Despite persistent rumors to the contrary, it is not now nor has it ever been illegal under any state or federal law to kill a mantis. They are not endangered. But you probably do not want to kill them anyway, because they are a highly beneficial insect for gardens and farms. Their egg casings can be purchased, and once the young hatch they will keep pests and parasites at bay.
EUROPEAN MANTIS (Mantis religiosa)
Found in Europe, Africa, Asia, the Mantis religiosa was introduced to North America in 1899 with a shipment of plants. Now they can be found all over the northeastern United States and Canada to the Pacific Northwest. Fred’s days are probably numbered. Scratch that: Fred’s seconds are probably numbered.
LEAF MANTIS (Choeradodis stalii)
The Leaf Mantis (aka Tropical Shield Mantis, Hooded Mantis) is found in Brazil, Ecuador, French Guyana, Panama, and Peru.
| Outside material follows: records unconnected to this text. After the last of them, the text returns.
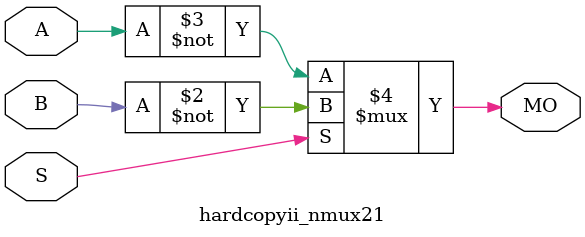
<source format=v>
module hardcopyii_nmux21 (MO, A, B, S);
   input A, B, S; 
   output MO; 
   assign MO = (S == 1) ? ~B : ~A; 
endmodule
</source>
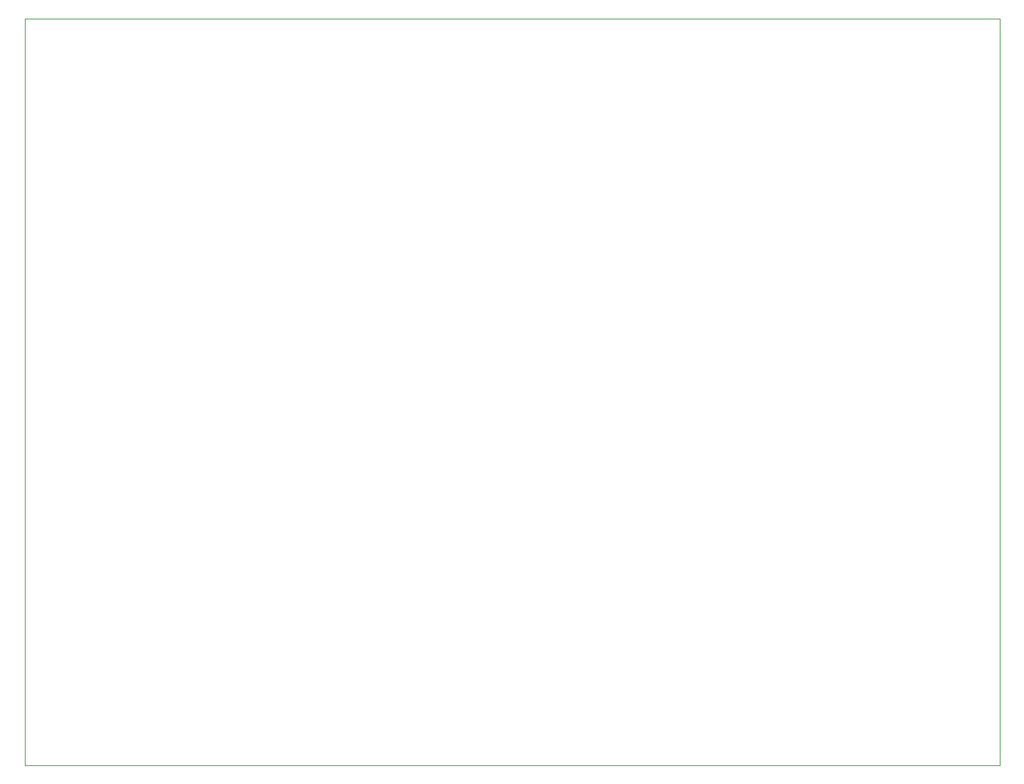
<source format=gbr>
%TF.GenerationSoftware,KiCad,Pcbnew,7.0.11+dfsg-1build4*%
%TF.CreationDate,2025-05-04T19:09:06+02:00*%
%TF.ProjectId,cpu_board_03,6370755f-626f-4617-9264-5f30332e6b69,rev?*%
%TF.SameCoordinates,Original*%
%TF.FileFunction,Profile,NP*%
%FSLAX46Y46*%
G04 Gerber Fmt 4.6, Leading zero omitted, Abs format (unit mm)*
G04 Created by KiCad (PCBNEW 7.0.11+dfsg-1build4) date 2025-05-04 19:09:06*
%MOMM*%
%LPD*%
G01*
G04 APERTURE LIST*
%TA.AperFunction,Profile*%
%ADD10C,0.050000*%
%TD*%
G04 APERTURE END LIST*
D10*
X22860000Y-15240000D02*
X142240000Y-15240000D01*
X142240000Y-106680000D01*
X22860000Y-106680000D01*
X22860000Y-15240000D01*
M02*

</source>
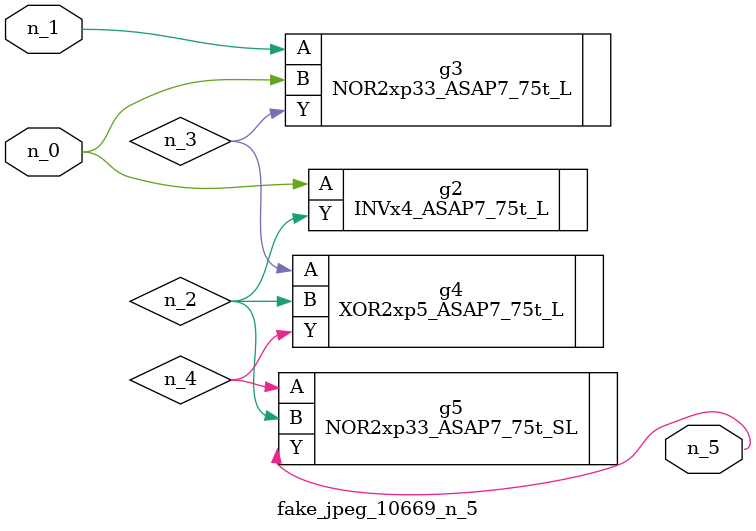
<source format=v>
module fake_jpeg_10669_n_5 (n_0, n_1, n_5);

input n_0;
input n_1;

output n_5;

wire n_2;
wire n_3;
wire n_4;

INVx4_ASAP7_75t_L g2 ( 
.A(n_0),
.Y(n_2)
);

NOR2xp33_ASAP7_75t_L g3 ( 
.A(n_1),
.B(n_0),
.Y(n_3)
);

XOR2xp5_ASAP7_75t_L g4 ( 
.A(n_3),
.B(n_2),
.Y(n_4)
);

NOR2xp33_ASAP7_75t_SL g5 ( 
.A(n_4),
.B(n_2),
.Y(n_5)
);


endmodule
</source>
An insect breeder remarked about this species that it “is one of the most impressive of all mimic species. It takes the form of a leaf one step further than any other species, and has the largest hood of all leaf species. They take the form of a flat stance, and spend most of their time low-lying, to help blend in with their background.” The Leaf Mantis is rare in captivity, as they are exceedingly difficult to rear successfully. (The Palace Zoo has spared no expense.)
MEDITERRANEAN MANTIS (Iris oratoria)
Native to Europe, the Mediterranean Mantis is an introduced species in the Middle East, Western Asia and the United States. The species is distinctive in having two large violet-brown “eyespots” on its hindwings which are visible during its amazing threat displays. When under attack, this mantis turns to face its aggressor, rears up by arching its back, curls its abdomen upwards, raises and waves its forelimbs, and raises its wings to display the large brightly coloured eyespots on the hindwings. It also makes a stridulating racket by scraping the edge of its hindwings against its leathery front wings. The Mediterranean Mantis has evolved two novel reproductive strategies that may contribute to its expanded range: it is capable of parthenogenic reproduction (females clone themselves when males are scarce), and additional nymphs can emerge from the egg case in the second season after it is produced, i.e., when their siblings are already grown and are producing their own offspring.
*I know what you’re thinking about my Iris oratoria mantis. But there can only ever be one “Iris” at the Palace Zoo.